Text segment Block Start

Monday, November 04, 2013

Who's Been Eating My Ocean Plastic?

Reports (1 and 2) came out last week of a newly discovered "sink" for much of the plastic floating in the Pacific Ocean gyre - fish, and lanternfish in particular are eating it.
NOT Ocean Plastic
Sadly, the research was only presented in a seminar and so no formal paper (let alone peer-reviewed) paper has been issued yet, and so much of what has been published on the interlinks all comes down to the same PR release being recycled over and over (even more sadly with yet another misleading picture about what plastic in the gyres looks like). But the initial reports indicate that researchers found far less plastic in the gyres than they expected [1], and after ruling out UV and microbial degradation [2], they were able to conclude that lanternfish were eating the plastic [3]. Lanternfish are small fish that live in the day in relatively deep waters to escape predators and then rise to the ocean top at night to feed, apparently mistaking plastic particles for more nourishing victuals. And since lanternfish make up 65% of all deep sea fish biomass, they can have quite an impact.

(Through my footnotes I am raising a lot of questions which I realize will eventually be answered when the results are properly published. I'll wait patiently until then and then have another say on the matter.)

So is this good news? I don't see it as such. Consumption of plastics by any stomach-containing animal removes the plastic from the larger environment, but always temporarily rather than permanently. Plastic are not digestible and so the plastic is only temporarily stored within the animal swallowing it. Whether the pieces quickly pass through the animal's digestive track or remain trapped within the animal until the animal dies and decomposes, the particles are not permanently removed from the environment. And since lanternfish make up such a large niche in the open water ocean, they are a food source for a number of other species, listed in the Wikipedia article as "whales and dolphins; large pelagic fish such as salmon, tuna and sharks; grenadiers and other deep-sea fish (including other lanternfish); pinnipeds; sea birds, notably penguins; and large squid such as the jumbo squid..." All of this further supports that the sink is temporary, not permanent.

Plastic waste has no business being in the ocean, and lanternfish eating up large quantities of it does nothing to change this perspective.




[1] How did the researchers arrive at their expected value of plastic waste? Since the waste has been extensively measured elsewhere, why did they feed a need to derive a new value?

[2] How was this ruled out? Recent research suggests that microbial degradation is more significant than initially thought.

[3] How? Did they actually see lanternfish eating plastic?

Text segment Block End
Information supplied Block Start

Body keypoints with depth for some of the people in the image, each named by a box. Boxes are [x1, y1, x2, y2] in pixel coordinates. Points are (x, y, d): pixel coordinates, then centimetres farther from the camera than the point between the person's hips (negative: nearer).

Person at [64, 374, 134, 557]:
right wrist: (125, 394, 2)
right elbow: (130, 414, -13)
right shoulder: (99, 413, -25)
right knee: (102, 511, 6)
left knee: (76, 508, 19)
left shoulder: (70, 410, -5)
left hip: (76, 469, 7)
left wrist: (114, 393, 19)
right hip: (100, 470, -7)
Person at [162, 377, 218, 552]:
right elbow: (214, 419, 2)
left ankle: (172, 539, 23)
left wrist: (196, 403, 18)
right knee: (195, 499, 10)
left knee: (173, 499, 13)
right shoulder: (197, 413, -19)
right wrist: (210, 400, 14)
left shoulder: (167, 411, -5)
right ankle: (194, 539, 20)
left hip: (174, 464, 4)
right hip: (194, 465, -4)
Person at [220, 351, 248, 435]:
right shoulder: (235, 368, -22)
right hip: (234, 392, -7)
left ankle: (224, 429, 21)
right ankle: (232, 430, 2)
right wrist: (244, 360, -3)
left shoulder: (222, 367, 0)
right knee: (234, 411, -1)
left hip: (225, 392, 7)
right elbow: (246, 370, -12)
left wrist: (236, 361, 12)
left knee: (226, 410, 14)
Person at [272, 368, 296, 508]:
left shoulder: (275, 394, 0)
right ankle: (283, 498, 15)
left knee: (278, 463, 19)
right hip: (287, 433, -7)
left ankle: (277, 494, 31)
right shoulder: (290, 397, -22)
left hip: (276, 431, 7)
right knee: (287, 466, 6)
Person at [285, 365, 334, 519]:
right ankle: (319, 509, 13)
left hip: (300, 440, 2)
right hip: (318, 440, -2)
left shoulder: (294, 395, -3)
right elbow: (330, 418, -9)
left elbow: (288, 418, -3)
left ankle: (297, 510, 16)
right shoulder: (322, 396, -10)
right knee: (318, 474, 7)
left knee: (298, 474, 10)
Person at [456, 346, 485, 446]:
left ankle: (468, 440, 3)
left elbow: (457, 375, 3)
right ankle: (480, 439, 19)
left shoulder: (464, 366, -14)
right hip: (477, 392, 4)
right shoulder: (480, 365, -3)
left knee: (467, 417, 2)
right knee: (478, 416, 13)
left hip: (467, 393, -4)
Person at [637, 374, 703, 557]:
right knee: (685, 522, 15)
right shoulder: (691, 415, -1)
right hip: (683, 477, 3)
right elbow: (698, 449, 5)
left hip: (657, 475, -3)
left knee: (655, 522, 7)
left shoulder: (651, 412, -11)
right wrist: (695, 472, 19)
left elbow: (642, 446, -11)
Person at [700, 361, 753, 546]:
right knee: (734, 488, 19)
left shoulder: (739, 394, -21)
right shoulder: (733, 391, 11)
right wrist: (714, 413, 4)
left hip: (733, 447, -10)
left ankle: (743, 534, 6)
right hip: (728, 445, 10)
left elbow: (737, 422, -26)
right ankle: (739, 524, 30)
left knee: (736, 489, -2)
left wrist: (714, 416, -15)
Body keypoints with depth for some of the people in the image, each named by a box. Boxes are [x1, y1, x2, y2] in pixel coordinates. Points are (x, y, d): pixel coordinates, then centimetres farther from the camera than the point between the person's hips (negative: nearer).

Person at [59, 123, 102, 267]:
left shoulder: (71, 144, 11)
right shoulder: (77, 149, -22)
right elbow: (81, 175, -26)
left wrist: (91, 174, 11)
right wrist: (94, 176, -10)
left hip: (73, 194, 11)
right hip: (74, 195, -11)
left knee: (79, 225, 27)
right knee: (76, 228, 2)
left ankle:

Information supplied Block End

■ **Task 1**
Answer these questions using the post about lanternfish and ocean plastic.
(a) What percentage of all deep sea fish biomass do lanternfish make up?
(b) Which two kinds of degradation did the researchers rule out before concluding that lanternfish were eating the plastic?
(c) According to the second footnote, what does recent research suggest about microbial degradation?
■ **Task 2**
Retype the stretch of the post about lanternfish and ocean plastic from "Plastic waste has" through "lanternfish eating plastic?" with no changes.

■ **Expected answer 1**
(a) 65%
(b) UV and microbial degradation
(c) It is more significant than initially thought.

■ **Expected answer 2**
Plastic waste has no business being in the ocean, and lanternfish eating up large quantities of it does nothing to change this perspective.




[1] How did the researchers arrive at their expected value of plastic waste? Since the waste has been extensively measured elsewhere, why did they feed a need to derive a new value?

[2] How was this ruled out? Recent research suggests that microbial degradation is more significant than initially thought.

[3] How? Did they actually see lanternfish eating plastic?